B2B customers are the very same people who want their home-delivered groceries to get there faster and exactly as scheduled. You think that, when they hit their desks in the morning, they don’t expect the same performance from distributors and other suppliers?

You need to create a world-class route planning and delivery capability – not because it will save you money, but because it will save your company.

Finding the money to fund improved routing and last mile delivery performance

There’s no doubt that truck routing software can save you money. To learn more, read our recent blog: How Fast Will You See an ROI on Route Optimization Software.

But your biggest financial benefits from better-planned, predictable delivery routes will relate more to top line revenue growth. Don’t ignore the following advantages when determining if and when to invest in fleet management tools like routing software.

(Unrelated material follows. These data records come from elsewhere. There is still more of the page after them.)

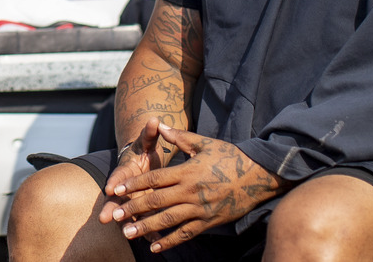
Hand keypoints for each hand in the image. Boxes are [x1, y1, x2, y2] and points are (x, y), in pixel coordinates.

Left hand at [98, 122, 287, 253]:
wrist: (258, 176)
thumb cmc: (229, 156)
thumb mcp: (203, 143)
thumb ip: (179, 136)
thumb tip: (158, 125)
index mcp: (187, 171)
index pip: (154, 179)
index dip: (134, 185)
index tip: (117, 190)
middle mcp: (191, 191)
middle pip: (156, 201)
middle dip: (133, 209)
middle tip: (114, 215)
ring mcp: (200, 209)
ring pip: (168, 220)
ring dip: (146, 227)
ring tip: (128, 233)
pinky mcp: (209, 222)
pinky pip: (186, 234)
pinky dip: (170, 241)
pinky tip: (155, 247)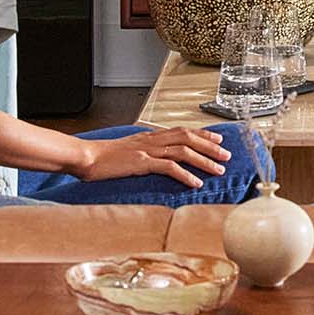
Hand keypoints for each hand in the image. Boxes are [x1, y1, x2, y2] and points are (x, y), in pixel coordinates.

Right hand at [72, 124, 228, 187]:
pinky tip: (195, 183)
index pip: (183, 131)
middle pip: (188, 138)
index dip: (203, 134)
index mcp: (150, 136)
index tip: (218, 140)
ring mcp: (147, 150)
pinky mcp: (141, 163)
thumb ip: (146, 152)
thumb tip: (160, 160)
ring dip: (203, 161)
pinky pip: (168, 167)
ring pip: (183, 151)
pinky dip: (185, 175)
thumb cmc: (105, 158)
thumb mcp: (130, 151)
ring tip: (218, 170)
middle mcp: (152, 140)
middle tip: (227, 155)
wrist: (86, 158)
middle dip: (210, 146)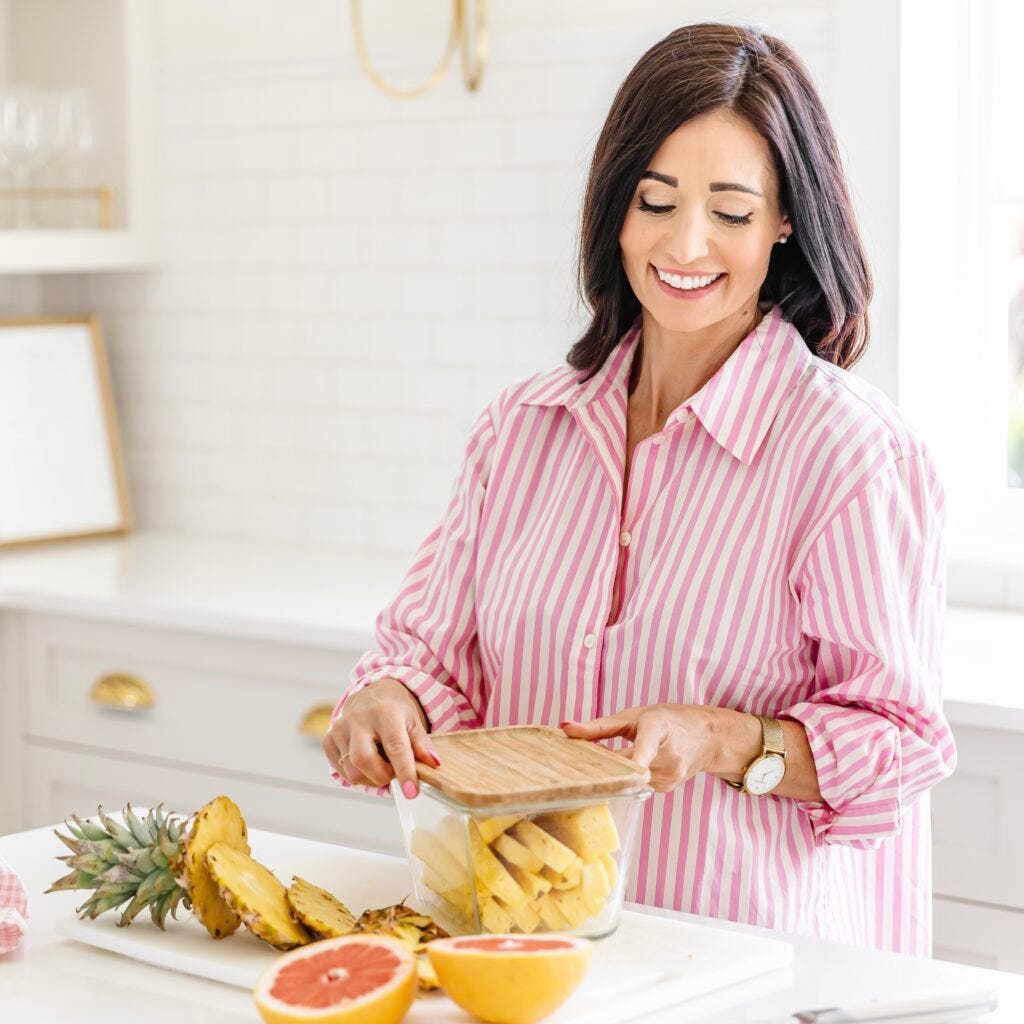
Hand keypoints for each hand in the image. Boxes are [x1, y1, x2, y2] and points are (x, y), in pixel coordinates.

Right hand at [323, 678, 440, 797]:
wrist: (372, 694)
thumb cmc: (395, 710)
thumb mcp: (413, 722)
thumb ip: (422, 744)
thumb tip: (434, 764)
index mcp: (385, 712)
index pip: (395, 746)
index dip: (404, 771)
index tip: (411, 792)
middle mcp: (358, 719)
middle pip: (364, 760)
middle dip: (382, 776)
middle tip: (394, 773)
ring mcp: (340, 729)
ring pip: (352, 771)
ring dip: (371, 778)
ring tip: (382, 765)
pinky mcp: (328, 740)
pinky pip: (341, 770)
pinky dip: (357, 775)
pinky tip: (367, 762)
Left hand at [560, 704, 716, 792]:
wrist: (708, 737)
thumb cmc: (670, 720)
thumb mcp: (635, 715)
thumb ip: (599, 726)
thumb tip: (564, 727)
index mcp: (659, 729)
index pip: (643, 749)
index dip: (631, 760)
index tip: (619, 770)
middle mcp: (667, 757)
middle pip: (626, 767)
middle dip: (602, 765)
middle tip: (574, 763)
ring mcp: (668, 777)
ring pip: (629, 779)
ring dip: (613, 772)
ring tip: (605, 760)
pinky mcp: (665, 789)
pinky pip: (636, 785)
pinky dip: (626, 778)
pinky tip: (624, 769)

  • Extend cut-off times. A faster, more predictable delivery cycle lets you extend the ordering window for next-day delivery – an enticing benefit for your customers, and a revenue boost for your company as, like Target, you leverage the advantage to gain market share.
  • Reduce customer churn. Final mile delivery is at the heart of the customer experience, particularly for distributors. Companies that offer the best customer experience grow 17 percent faster than those that don’t, according to a Forrester report. That’s because, one, their customers are more likely to stay and, two, according to this Harvard Business Review article, these customers spend 140% more than those who’ve had a poor experience. Bain and Company (the inventors of Net Promoter Score) found that a 5% increase in customer retention produces more than a 25% increase in profit.
  • Ensure profitable revenue. While routing software positions your company and its customers to generate more revenue, it also can make sure that this revenue is profitable. For instance, Paragon’s powerful business modelling tools let you predict the cost to serve a new customer, or new customer location. This data can impact your pricing or prompt a decision to forego the opportunity to preserve profits.
  • Minimize spoilage and dumping of food products. One in seven truckloads of fresh food delivered to supermarkets is thrown away – a huge profit drain. Food distributors and manufacturers that can support a reliable flow of short-shelf-life products become business-critical (and very sticky) partners for food retailers.

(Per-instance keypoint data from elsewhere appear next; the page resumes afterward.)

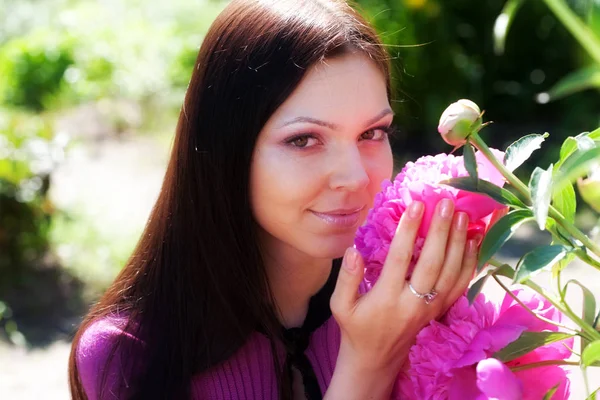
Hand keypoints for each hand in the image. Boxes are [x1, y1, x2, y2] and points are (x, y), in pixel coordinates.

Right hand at [330, 198, 478, 375]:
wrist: (376, 359)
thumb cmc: (356, 327)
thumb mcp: (340, 306)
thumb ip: (346, 278)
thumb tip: (353, 250)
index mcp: (386, 298)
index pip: (400, 259)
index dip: (408, 231)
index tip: (415, 206)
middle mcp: (412, 302)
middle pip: (431, 263)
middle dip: (440, 231)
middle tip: (446, 203)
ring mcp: (430, 308)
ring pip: (450, 272)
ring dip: (458, 242)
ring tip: (462, 215)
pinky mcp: (439, 311)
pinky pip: (459, 285)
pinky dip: (469, 262)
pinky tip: (473, 241)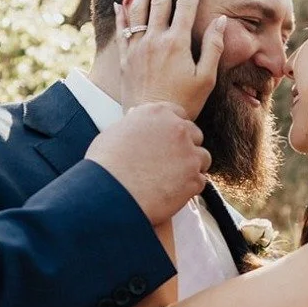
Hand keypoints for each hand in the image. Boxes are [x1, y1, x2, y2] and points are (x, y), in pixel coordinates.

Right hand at [86, 102, 211, 223]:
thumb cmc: (105, 164)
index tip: (169, 141)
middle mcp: (178, 129)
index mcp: (158, 113)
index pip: (179, 114)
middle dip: (186, 147)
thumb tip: (137, 121)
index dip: (174, 129)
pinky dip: (189, 188)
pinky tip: (173, 193)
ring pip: (202, 158)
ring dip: (192, 167)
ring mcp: (189, 154)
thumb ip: (136, 124)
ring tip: (173, 180)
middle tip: (171, 162)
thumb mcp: (117, 131)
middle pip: (194, 135)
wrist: (109, 193)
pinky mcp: (194, 179)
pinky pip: (200, 181)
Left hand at [116, 0, 226, 118]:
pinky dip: (122, 13)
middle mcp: (155, 39)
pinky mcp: (126, 58)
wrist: (152, 123)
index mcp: (177, 42)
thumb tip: (219, 20)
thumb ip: (213, 47)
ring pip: (139, 7)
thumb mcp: (206, 78)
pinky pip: (123, 30)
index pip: (186, 4)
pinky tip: (121, 1)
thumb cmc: (184, 103)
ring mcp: (138, 47)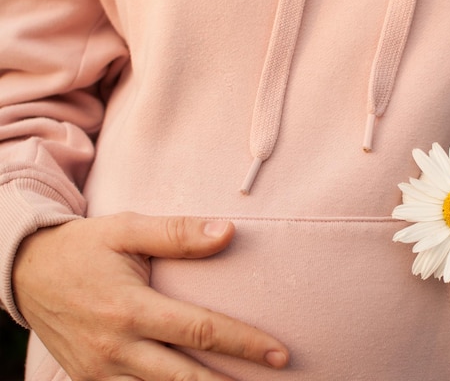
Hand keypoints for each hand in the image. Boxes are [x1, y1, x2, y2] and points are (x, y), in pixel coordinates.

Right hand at [12, 212, 288, 379]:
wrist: (25, 272)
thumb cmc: (83, 247)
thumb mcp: (127, 229)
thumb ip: (178, 233)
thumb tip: (228, 232)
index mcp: (130, 308)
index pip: (200, 331)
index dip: (245, 344)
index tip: (279, 354)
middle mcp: (116, 347)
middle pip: (185, 378)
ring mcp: (100, 370)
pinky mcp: (90, 380)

Delivery routing software delivers a rapid ROI, even if you only look at the costs saved from reductions in truck miles, fuel, maintenance costs and labor hours. When you combine these expense reductions with the revenue-driving benefits noted above, it offers a pretty compelling case for adoption.

Product delivery operations: will you lead or follow?

In its report on the future of the customer experience, consulting company Walker wrote that, by 2020, Customer Experience will overtake Product and Price as the key brand differentiator.

Far from a necessary cost center, last mile delivery operations are becoming the linchpin for competitive advantage. You, as a business or transportation leader, are at the heart of this sea change. And you need to lead, not follow.

Superior truck routing is not just about miles saved; it’s about market share gains. If you’re not capitalizing on advanced tools and technology to make your private fleet the competitive lever it needs to be, you’re fighting a war against a better-armed enemy.